• Exercise brief: Reproduce every line of text in the entries below without changing anything, and leave out the picture markers.

--- Given records Enclosed Below ---

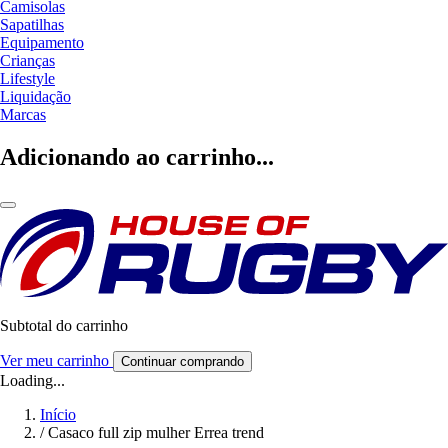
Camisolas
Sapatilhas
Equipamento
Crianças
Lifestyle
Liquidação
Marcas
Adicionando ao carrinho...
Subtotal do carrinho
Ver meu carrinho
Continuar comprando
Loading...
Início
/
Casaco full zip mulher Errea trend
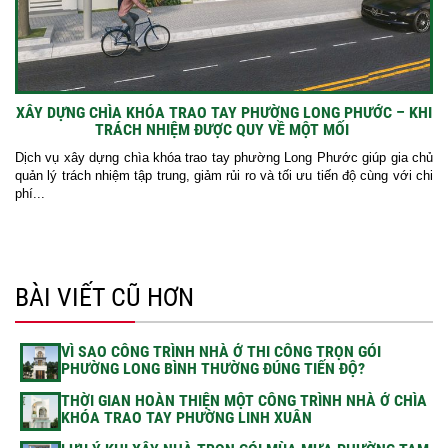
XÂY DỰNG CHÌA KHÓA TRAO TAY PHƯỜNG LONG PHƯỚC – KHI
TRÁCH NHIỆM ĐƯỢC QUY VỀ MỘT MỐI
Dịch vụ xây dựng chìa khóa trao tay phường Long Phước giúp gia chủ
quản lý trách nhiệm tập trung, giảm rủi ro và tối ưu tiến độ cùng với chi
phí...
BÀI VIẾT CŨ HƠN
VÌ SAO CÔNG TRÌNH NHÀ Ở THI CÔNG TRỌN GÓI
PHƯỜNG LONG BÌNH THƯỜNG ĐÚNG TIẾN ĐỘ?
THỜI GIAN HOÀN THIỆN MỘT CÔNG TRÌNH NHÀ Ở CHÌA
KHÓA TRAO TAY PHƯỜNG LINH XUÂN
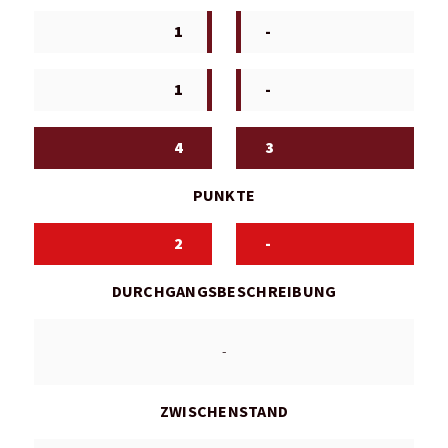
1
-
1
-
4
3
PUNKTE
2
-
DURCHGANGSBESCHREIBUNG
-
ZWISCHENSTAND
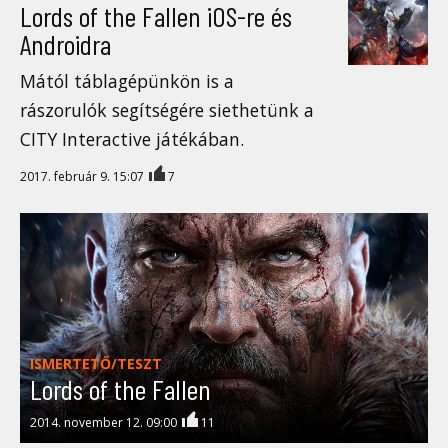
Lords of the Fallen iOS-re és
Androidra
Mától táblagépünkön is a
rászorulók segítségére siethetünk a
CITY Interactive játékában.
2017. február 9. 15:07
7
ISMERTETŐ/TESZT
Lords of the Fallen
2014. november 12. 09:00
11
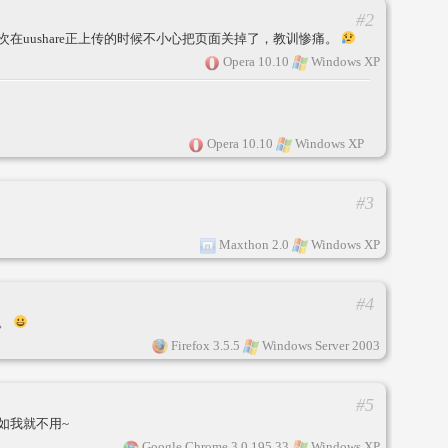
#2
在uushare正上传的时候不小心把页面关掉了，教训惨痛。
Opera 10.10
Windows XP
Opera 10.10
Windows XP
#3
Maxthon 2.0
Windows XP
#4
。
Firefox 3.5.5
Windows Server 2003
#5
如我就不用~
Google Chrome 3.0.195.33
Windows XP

--- End of Enclosed Given records ---

• The answer:
Camisolas
Sapatilhas
Equipamento
Crianças
Lifestyle
Liquidação
Marcas
Adicionando ao carrinho...
Subtotal do carrinho
Ver meu carrinho
Continuar comprando
Loading...
Início
/
Casaco full zip mulher Errea trend
XÂY DỰNG CHÌA KHÓA TRAO TAY PHƯỜNG LONG PHƯỚC – KHI
TRÁCH NHIỆM ĐƯỢC QUY VỀ MỘT MỐI
Dịch vụ xây dựng chìa khóa trao tay phường Long Phước giúp gia chủ
quản lý trách nhiệm tập trung, giảm rủi ro và tối ưu tiến độ cùng với chi
phí...
BÀI VIẾT CŨ HƠN
VÌ SAO CÔNG TRÌNH NHÀ Ở THI CÔNG TRỌN GÓI
PHƯỜNG LONG BÌNH THƯỜNG ĐÚNG TIẾN ĐỘ?
THỜI GIAN HOÀN THIỆN MỘT CÔNG TRÌNH NHÀ Ở CHÌA
KHÓA TRAO TAY PHƯỜNG LINH XUÂN
1
-
1
-
4
3
PUNKTE
2
-
DURCHGANGSBESCHREIBUNG
-
ZWISCHENSTAND
Lords of the Fallen iOS-re és
Androidra
Mától táblagépünkön is a
rászorulók segítségére siethetünk a
CITY Interactive játékában.
2017. február 9. 15:07
7
ISMERTETŐ/TESZT
Lords of the Fallen
2014. november 12. 09:00
11
#2
在uushare正上传的时候不小心把页面关掉了，教训惨痛。
Opera 10.10
Windows XP
Opera 10.10
Windows XP
#3
Maxthon 2.0
Windows XP
#4
。
Firefox 3.5.5
Windows Server 2003
#5
如我就不用~
Google Chrome 3.0.195.33
Windows XP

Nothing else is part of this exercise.